We’ve all seen ‘em: those perfectly-put-together moms at your kids’ school drop-off, sporting Lululemon yoga wear or the latest designer ensemble. Whatever overpriced threads they’ve cloaked themselves in, they’re always wearing the same judgmental look, narrowed eyes, slightly upturned smile, and of course Calvin Klein’s latest metaphorical eau de parfume, Condescension. Writer-Directors Jon Lucas and Scott Moore’s BAD MOMS aims to skewer those mean mommies, but also gives all the hard-working moms a voice in a new revolution. Viva la “Bad” Moms!
Amy (Mila Kunis) is on the verge of a nervous breakdown; she’s overworked and underpaid by her employer (Clark Duke). Her kids, Dylan (Emjay Anthony) and Jane (powerhouse Oona Laurence) underappreciate all her acts of love and kindness. Her husband Mike (David Walton) is constantly taking her for granted. Plus, she’s harshly judged at her kids’ drop-off by an abrasively intimidating mom squad – including PTA president Gwendolyn (Christina Applegate), dimwit Vicky (Annie Mumolo) and gossipy Stacy (Jada Pinkett Smith). However, after catching her husband engaging in an online affair, things begin to change drastically. She kicks the lout to the curb, tells her boss off OFFICE SPACE-style and does an about-face when teaching her kids how to fend for themselves. Not only that, but she also makes friends with two other drop-off outcasts – outrageous Carla (Kathryn Hahn, who is overdue for a raucous comedy of her own) and frazzled stay-at-home-mom Kiki (Kristen Bell, who utters the film’s most quotable lines). Of course Gwendolyn and her crew don’t like Amy’s autonomy one bit, and set out to break her will.
BAD MOMS represents Lucas and Moore’s most enlightened work yet. For once they write women as dynamic human beings (and subversively write male characters as either “the Madonna” or “the whore” archetypes), spectacularly nailing how women talk to each other. When it’s funny, it’s genuinely hilarious. While they rely heavily on what I like to call “mom-tages,” some of the best scenes are the ones where the three ladies riff – like when they discuss uncircumcised penises, or when Kiki and Carla are wing-woman-ing, or when they simultaneously hate loving on their kids’ attributes. Carla’s invoking of Ike Turner’s name had me almost doing a spit take. The lecture Amy gives to son Dylan about entitlement will and should have both parents and non-parents cheering. I just hope the audience for this will listen to Lucas and Moore, and be the change they want to see. A blessed surprise is that these “bad” moms don’t exactly live up to their moniker. They never really do anything “bad” – they are only rebelling against utterly ridiculous societal pressures set by the mom caste system. It’s more about them finding perfection in imperfection – a universal lesson. They don’t fail their families.
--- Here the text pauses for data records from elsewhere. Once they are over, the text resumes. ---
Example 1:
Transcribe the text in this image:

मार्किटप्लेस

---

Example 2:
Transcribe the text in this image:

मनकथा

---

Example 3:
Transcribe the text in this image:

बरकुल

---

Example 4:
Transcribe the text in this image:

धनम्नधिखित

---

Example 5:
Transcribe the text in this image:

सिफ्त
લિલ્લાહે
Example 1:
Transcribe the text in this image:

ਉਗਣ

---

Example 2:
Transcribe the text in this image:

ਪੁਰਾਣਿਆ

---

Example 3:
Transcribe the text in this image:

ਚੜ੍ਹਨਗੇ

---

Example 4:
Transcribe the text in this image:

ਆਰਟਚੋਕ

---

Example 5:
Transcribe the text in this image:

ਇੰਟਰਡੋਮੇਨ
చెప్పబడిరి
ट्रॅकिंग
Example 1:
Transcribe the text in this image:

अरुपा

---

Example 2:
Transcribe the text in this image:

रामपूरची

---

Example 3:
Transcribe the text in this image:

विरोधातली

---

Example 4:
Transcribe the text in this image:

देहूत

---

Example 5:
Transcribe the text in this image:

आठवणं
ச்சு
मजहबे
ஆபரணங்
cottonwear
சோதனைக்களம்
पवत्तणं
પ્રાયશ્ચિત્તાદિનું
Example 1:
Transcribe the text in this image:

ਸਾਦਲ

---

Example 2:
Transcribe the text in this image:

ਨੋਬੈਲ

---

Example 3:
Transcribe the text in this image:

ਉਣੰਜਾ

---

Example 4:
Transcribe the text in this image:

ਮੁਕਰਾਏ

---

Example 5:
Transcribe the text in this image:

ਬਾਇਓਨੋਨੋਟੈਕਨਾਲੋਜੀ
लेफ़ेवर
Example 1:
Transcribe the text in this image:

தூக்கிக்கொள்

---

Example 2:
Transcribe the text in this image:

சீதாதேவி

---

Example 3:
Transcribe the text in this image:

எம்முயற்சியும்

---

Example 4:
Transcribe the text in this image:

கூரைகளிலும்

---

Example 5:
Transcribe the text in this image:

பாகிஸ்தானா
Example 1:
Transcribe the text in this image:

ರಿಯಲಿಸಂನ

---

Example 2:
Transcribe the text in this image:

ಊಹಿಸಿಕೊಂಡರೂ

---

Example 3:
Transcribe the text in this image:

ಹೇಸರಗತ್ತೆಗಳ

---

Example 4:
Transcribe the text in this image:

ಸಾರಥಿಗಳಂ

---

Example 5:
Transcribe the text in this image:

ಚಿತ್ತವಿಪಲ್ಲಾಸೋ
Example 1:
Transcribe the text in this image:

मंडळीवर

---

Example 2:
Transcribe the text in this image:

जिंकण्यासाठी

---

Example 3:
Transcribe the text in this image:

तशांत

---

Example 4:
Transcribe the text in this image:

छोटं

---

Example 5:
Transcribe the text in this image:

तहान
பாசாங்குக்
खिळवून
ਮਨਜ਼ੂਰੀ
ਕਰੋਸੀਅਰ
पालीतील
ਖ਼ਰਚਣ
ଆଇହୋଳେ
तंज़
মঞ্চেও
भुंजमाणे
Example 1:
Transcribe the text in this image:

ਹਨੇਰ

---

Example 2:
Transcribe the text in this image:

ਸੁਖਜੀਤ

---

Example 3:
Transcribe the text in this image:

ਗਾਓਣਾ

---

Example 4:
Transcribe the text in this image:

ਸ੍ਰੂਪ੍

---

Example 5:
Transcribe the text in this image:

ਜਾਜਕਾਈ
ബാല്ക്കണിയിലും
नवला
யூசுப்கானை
They learn to assert themselves on the journey towards self-acceptance.
That said, perhaps it’s ironically fitting that this film isn’t totally perfect; clocking in at an hour and forty-one minutes, there’s ten minutes that could stand to be excised. Pacing is a noticeable problem. We don’t need a “let’s get back together scene” with the ex-hubby right after Amy has sex with the hot widower (Jay Hernandez) – mainly because we don’t root for them to get back together after she lands the dream guy. And the scene with the ex just eats up time showing what we knew before: that he’s a louse. Maybe it’s not totally feminist of me to say, but Lucas and Moore try too hard on the inclusivity sentiment. The concept of redeeming the bully feels tired – especially the way its handled here. Gwendolyn is past the point of no return in the audience’s eyes by the third act. She tried to irrevocably harm a child for Pete’s sake! It’s problematic that our inner “momma bears” are unleashed more than the protagonist’s when it comes time for the antagonist’s rock bottom.
When it comes down to it, BAD MOMS is really a celebration of good moms. Though I tend to value this movie more for what it stands for (a pioneering force for more female-driven rated-r comedy) than for what it is, this is bound to resonate with a lot of you moms out there. It’s the perfect film to grab your girlfriends and go see.